Image layout annotations
^^^^^^^^
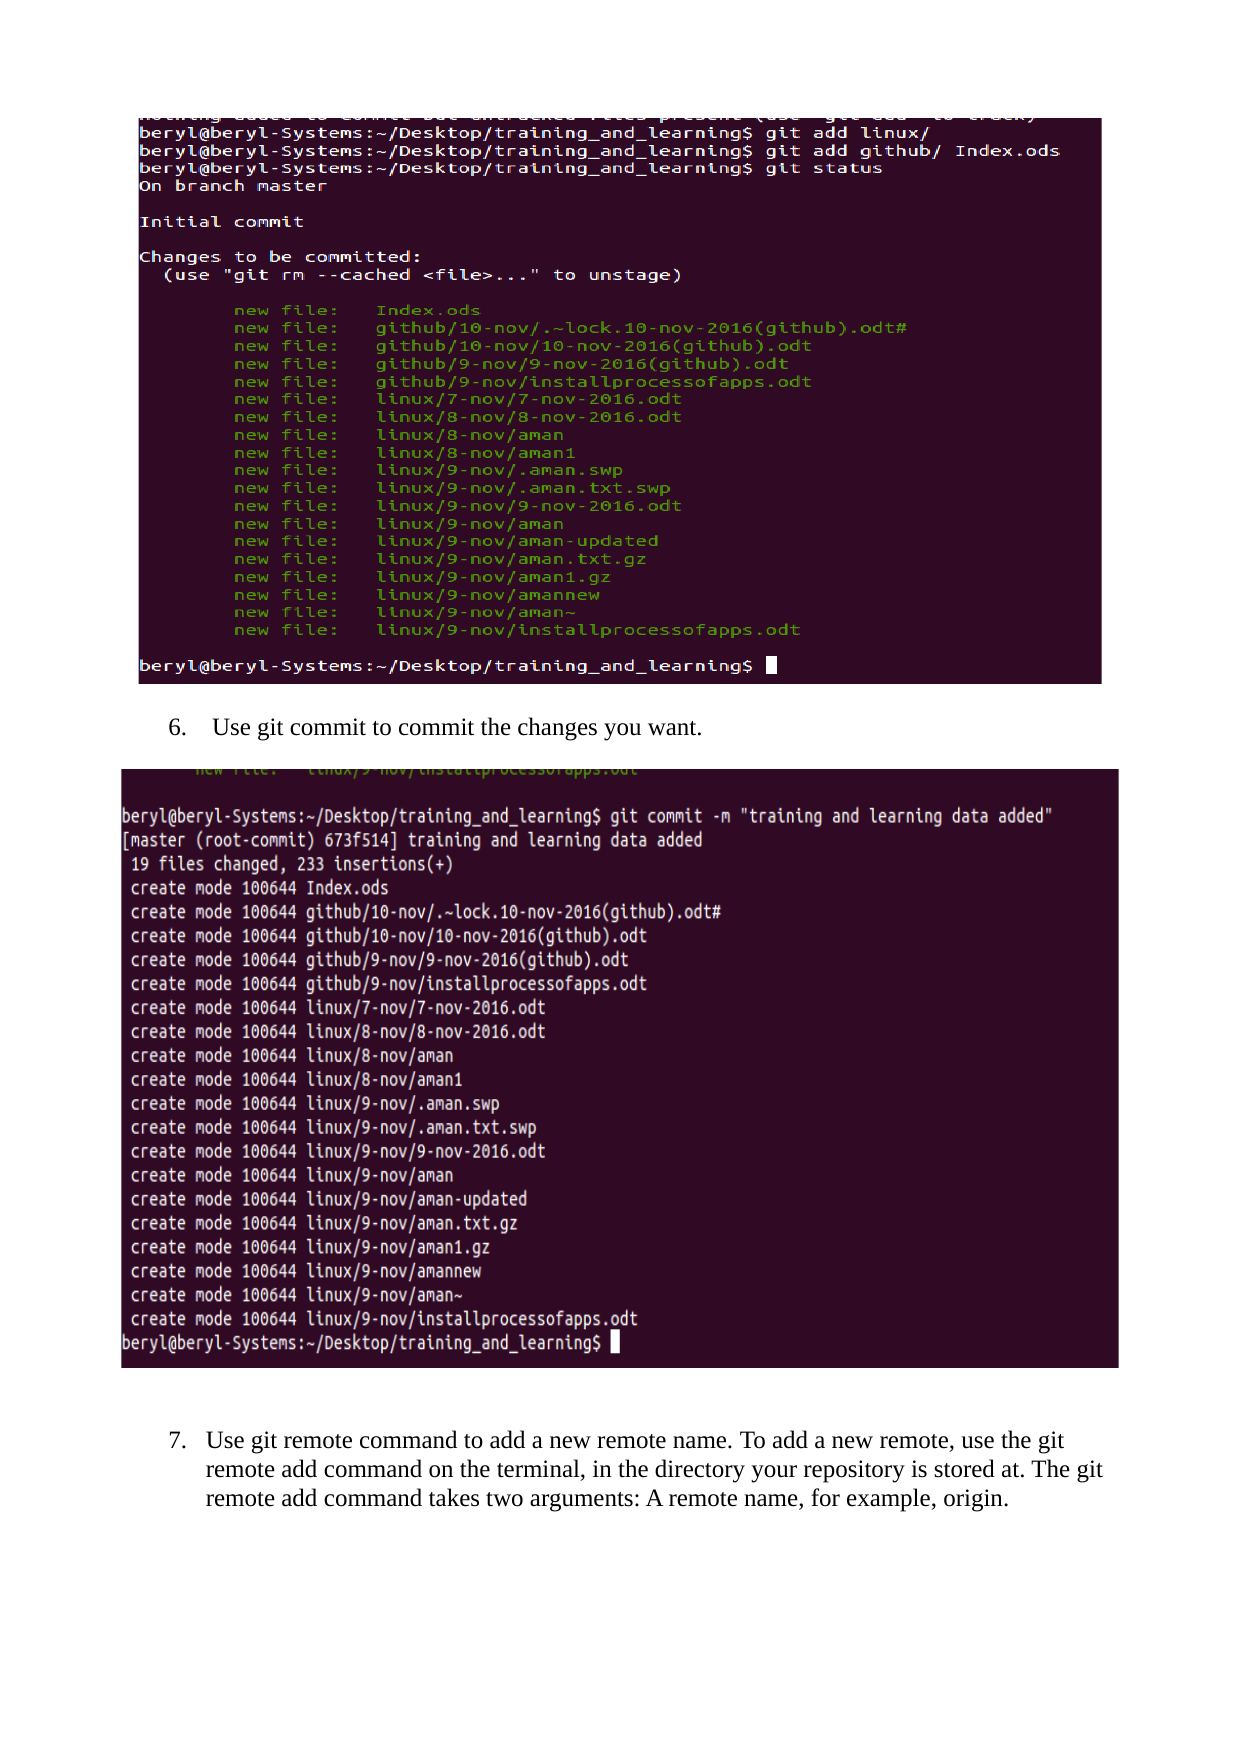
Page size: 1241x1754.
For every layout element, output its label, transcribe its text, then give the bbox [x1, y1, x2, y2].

picture [121, 769, 691, 1368]
list Use git remote command to add a new remote name. To add a new remote, use the git remote add command on the terminal, in the directory your repository is stored at. The git remote add command takes two arguments: A remote name, for example, origin. [168, 1425, 1122, 1511]
list Use git commit to commit the changes you want. [168, 712, 1122, 741]
picture [138, 118, 316, 684]
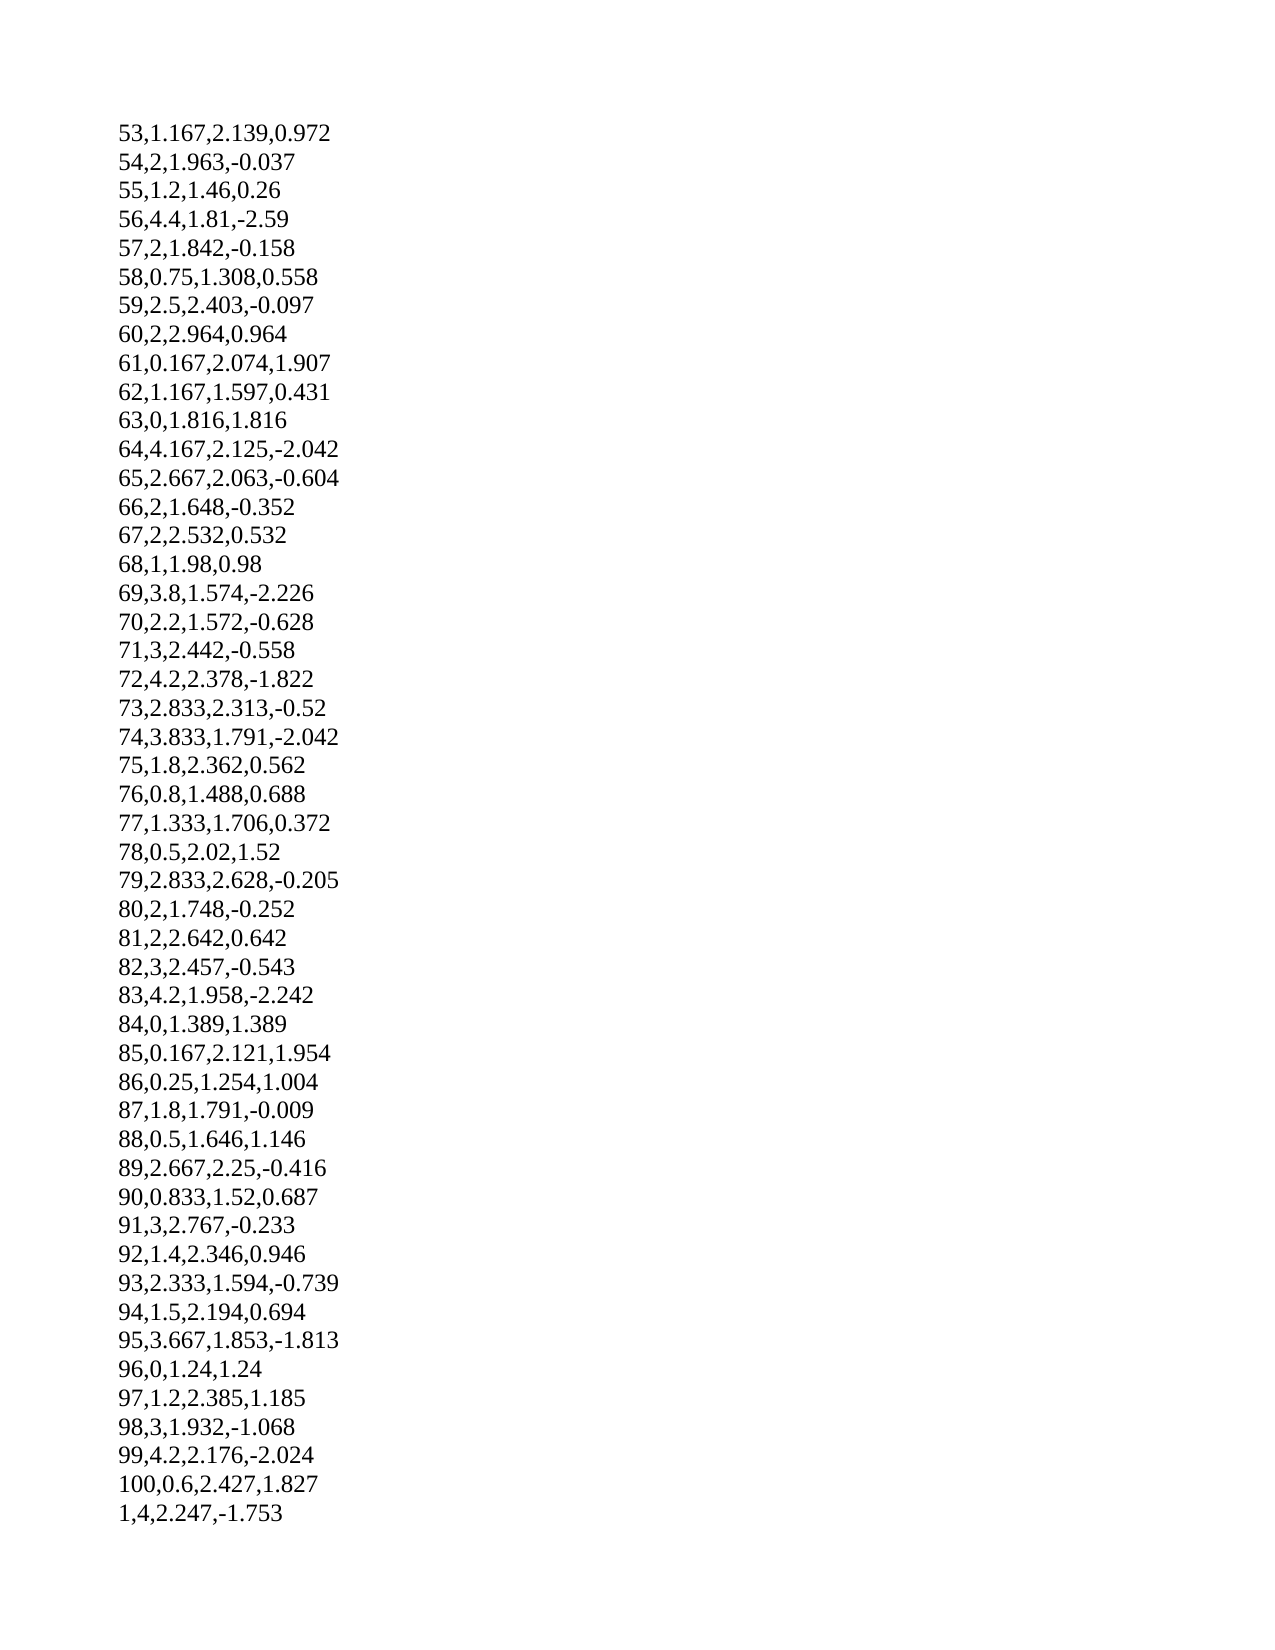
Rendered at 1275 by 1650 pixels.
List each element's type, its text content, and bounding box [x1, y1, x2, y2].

text 100,0.6,2.427,1.827 [118, 1469, 1157, 1498]
text 79,2.833,2.628,-0.205 [118, 866, 1157, 894]
text 69,3.8,1.574,-2.226 [118, 578, 1157, 607]
text 99,4.2,2.176,-2.024 [118, 1441, 1157, 1469]
text 74,3.833,1.791,-2.042 [118, 722, 1157, 751]
text 55,1.2,1.46,0.26 [118, 176, 1157, 204]
text 67,2,2.532,0.532 [118, 521, 1157, 549]
text 83,4.2,1.958,-2.242 [118, 981, 1157, 1009]
text 78,0.5,2.02,1.52 [118, 837, 1157, 866]
text 72,4.2,2.378,-1.822 [118, 664, 1157, 693]
text 75,1.8,2.362,0.562 [118, 751, 1157, 779]
text 64,4.167,2.125,-2.042 [118, 434, 1157, 463]
text 97,1.2,2.385,1.185 [118, 1383, 1157, 1412]
text 89,2.667,2.25,-0.416 [118, 1153, 1157, 1182]
text 65,2.667,2.063,-0.604 [118, 463, 1157, 492]
text 76,0.8,1.488,0.688 [118, 779, 1157, 808]
text 96,0,1.24,1.24 [118, 1354, 1157, 1383]
text 81,2,2.642,0.642 [118, 923, 1157, 952]
text 54,2,1.963,-0.037 [118, 147, 1157, 176]
text 85,0.167,2.121,1.954 [118, 1038, 1157, 1067]
text 66,2,1.648,-0.352 [118, 492, 1157, 521]
text 56,4.4,1.81,-2.59 [118, 204, 1157, 233]
text 73,2.833,2.313,-0.52 [118, 693, 1157, 722]
text 87,1.8,1.791,-0.009 [118, 1096, 1157, 1124]
text 63,0,1.816,1.816 [118, 406, 1157, 434]
text 77,1.333,1.706,0.372 [118, 808, 1157, 837]
text 84,0,1.389,1.389 [118, 1009, 1157, 1038]
text 94,1.5,2.194,0.694 [118, 1297, 1157, 1326]
text 86,0.25,1.254,1.004 [118, 1067, 1157, 1096]
text 93,2.333,1.594,-0.739 [118, 1268, 1157, 1297]
text 57,2,1.842,-0.158 [118, 233, 1157, 262]
text 60,2,2.964,0.964 [118, 319, 1157, 348]
text 98,3,1.932,-1.068 [118, 1412, 1157, 1441]
text 71,3,2.442,-0.558 [118, 636, 1157, 664]
text 61,0.167,2.074,1.907 [118, 348, 1157, 377]
text 70,2.2,1.572,-0.628 [118, 607, 1157, 636]
text 95,3.667,1.853,-1.813 [118, 1326, 1157, 1354]
text 82,3,2.457,-0.543 [118, 952, 1157, 981]
text 62,1.167,1.597,0.431 [118, 377, 1157, 406]
text 88,0.5,1.646,1.146 [118, 1124, 1157, 1153]
text 80,2,1.748,-0.252 [118, 894, 1157, 923]
text 91,3,2.767,-0.233 [118, 1211, 1157, 1239]
text 68,1,1.98,0.98 [118, 549, 1157, 578]
text 92,1.4,2.346,0.946 [118, 1239, 1157, 1268]
text 53,1.167,2.139,0.972 [118, 118, 1157, 147]
text 90,0.833,1.52,0.687 [118, 1182, 1157, 1211]
text 58,0.75,1.308,0.558 [118, 262, 1157, 291]
text 1,4,2.247,-1.753 [118, 1498, 1157, 1527]
text 59,2.5,2.403,-0.097 [118, 291, 1157, 319]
^^^^^^^^
## TASK TO CARRY OUT:
Filter the entries above, keeping only the lines that contain the string "element".

## TASK RESPONSE:
For every layout element, output its label, transcribe its text, then give the bbox [x1, y1, x2, y2].
List each element's type, its text content, and bounding box [x1, y1, x2, y2].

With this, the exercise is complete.